Data excerpts:
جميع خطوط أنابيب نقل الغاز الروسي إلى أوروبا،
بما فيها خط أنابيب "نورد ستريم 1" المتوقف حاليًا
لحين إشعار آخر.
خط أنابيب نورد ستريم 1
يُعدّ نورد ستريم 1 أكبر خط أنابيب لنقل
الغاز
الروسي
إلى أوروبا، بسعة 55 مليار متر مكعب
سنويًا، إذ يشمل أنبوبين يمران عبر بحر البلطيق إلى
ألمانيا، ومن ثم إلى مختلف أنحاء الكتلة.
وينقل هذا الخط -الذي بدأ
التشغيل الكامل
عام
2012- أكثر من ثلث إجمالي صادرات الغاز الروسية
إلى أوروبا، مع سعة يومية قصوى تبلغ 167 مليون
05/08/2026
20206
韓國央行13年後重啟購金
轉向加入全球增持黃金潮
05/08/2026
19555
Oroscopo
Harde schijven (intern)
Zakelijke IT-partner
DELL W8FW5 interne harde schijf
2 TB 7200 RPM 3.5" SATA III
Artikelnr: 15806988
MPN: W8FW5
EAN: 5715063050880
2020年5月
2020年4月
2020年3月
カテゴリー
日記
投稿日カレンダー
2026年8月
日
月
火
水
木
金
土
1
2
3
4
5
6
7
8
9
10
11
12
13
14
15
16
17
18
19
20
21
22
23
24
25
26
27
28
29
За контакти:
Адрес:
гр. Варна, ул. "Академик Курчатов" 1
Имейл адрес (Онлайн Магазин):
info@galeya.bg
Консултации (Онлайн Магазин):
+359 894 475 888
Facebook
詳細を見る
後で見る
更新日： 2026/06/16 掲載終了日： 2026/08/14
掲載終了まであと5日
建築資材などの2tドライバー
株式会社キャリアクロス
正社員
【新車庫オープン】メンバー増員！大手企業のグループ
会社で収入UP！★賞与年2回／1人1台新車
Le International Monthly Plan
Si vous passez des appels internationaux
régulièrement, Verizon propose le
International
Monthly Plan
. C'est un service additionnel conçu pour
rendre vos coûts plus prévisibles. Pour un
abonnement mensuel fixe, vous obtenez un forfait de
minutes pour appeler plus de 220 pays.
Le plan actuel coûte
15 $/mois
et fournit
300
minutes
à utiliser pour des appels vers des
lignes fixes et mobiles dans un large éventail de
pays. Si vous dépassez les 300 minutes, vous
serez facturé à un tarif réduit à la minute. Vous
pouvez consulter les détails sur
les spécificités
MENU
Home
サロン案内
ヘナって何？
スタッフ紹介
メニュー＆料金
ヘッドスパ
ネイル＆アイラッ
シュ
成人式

● **WHAT IS BEING ASKED**
Copy out every line of the data above, keeping each character and the original line order unchanged.

● **FINAL ANSWER**
جميع خطوط أنابيب نقل الغاز الروسي إلى أوروبا،
بما فيها خط أنابيب "نورد ستريم 1" المتوقف حاليًا
لحين إشعار آخر.
خط أنابيب نورد ستريم 1
يُعدّ نورد ستريم 1 أكبر خط أنابيب لنقل
الغاز
الروسي
إلى أوروبا، بسعة 55 مليار متر مكعب
سنويًا، إذ يشمل أنبوبين يمران عبر بحر البلطيق إلى
ألمانيا، ومن ثم إلى مختلف أنحاء الكتلة.
وينقل هذا الخط -الذي بدأ
التشغيل الكامل
عام
2012- أكثر من ثلث إجمالي صادرات الغاز الروسية
إلى أوروبا، مع سعة يومية قصوى تبلغ 167 مليون
05/08/2026
20206
韓國央行13年後重啟購金
轉向加入全球增持黃金潮
05/08/2026
19555
Oroscopo
Harde schijven (intern)
Zakelijke IT-partner
DELL W8FW5 interne harde schijf
2 TB 7200 RPM 3.5" SATA III
Artikelnr: 15806988
MPN: W8FW5
EAN: 5715063050880
2020年5月
2020年4月
2020年3月
カテゴリー
日記
投稿日カレンダー
2026年8月
日
月
火
水
木
金
土
1
2
3
4
5
6
7
8
9
10
11
12
13
14
15
16
17
18
19
20
21
22
23
24
25
26
27
28
29
За контакти:
Адрес:
гр. Варна, ул. "Академик Курчатов" 1
Имейл адрес (Онлайн Магазин):
info@galeya.bg
Консултации (Онлайн Магазин):
+359 894 475 888
Facebook
詳細を見る
後で見る
更新日： 2026/06/16 掲載終了日： 2026/08/14
掲載終了まであと5日
建築資材などの2tドライバー
株式会社キャリアクロス
正社員
【新車庫オープン】メンバー増員！大手企業のグループ
会社で収入UP！★賞与年2回／1人1台新車
Le International Monthly Plan
Si vous passez des appels internationaux
régulièrement, Verizon propose le
International
Monthly Plan
. C'est un service additionnel conçu pour
rendre vos coûts plus prévisibles. Pour un
abonnement mensuel fixe, vous obtenez un forfait de
minutes pour appeler plus de 220 pays.
Le plan actuel coûte
15 $/mois
et fournit
300
minutes
à utiliser pour des appels vers des
lignes fixes et mobiles dans un large éventail de
pays. Si vous dépassez les 300 minutes, vous
serez facturé à un tarif réduit à la minute. Vous
pouvez consulter les détails sur
les spécificités
MENU
Home
サロン案内
ヘナって何？
スタッフ紹介
メニュー＆料金
ヘッドスパ
ネイル＆アイラッ
シュ
成人式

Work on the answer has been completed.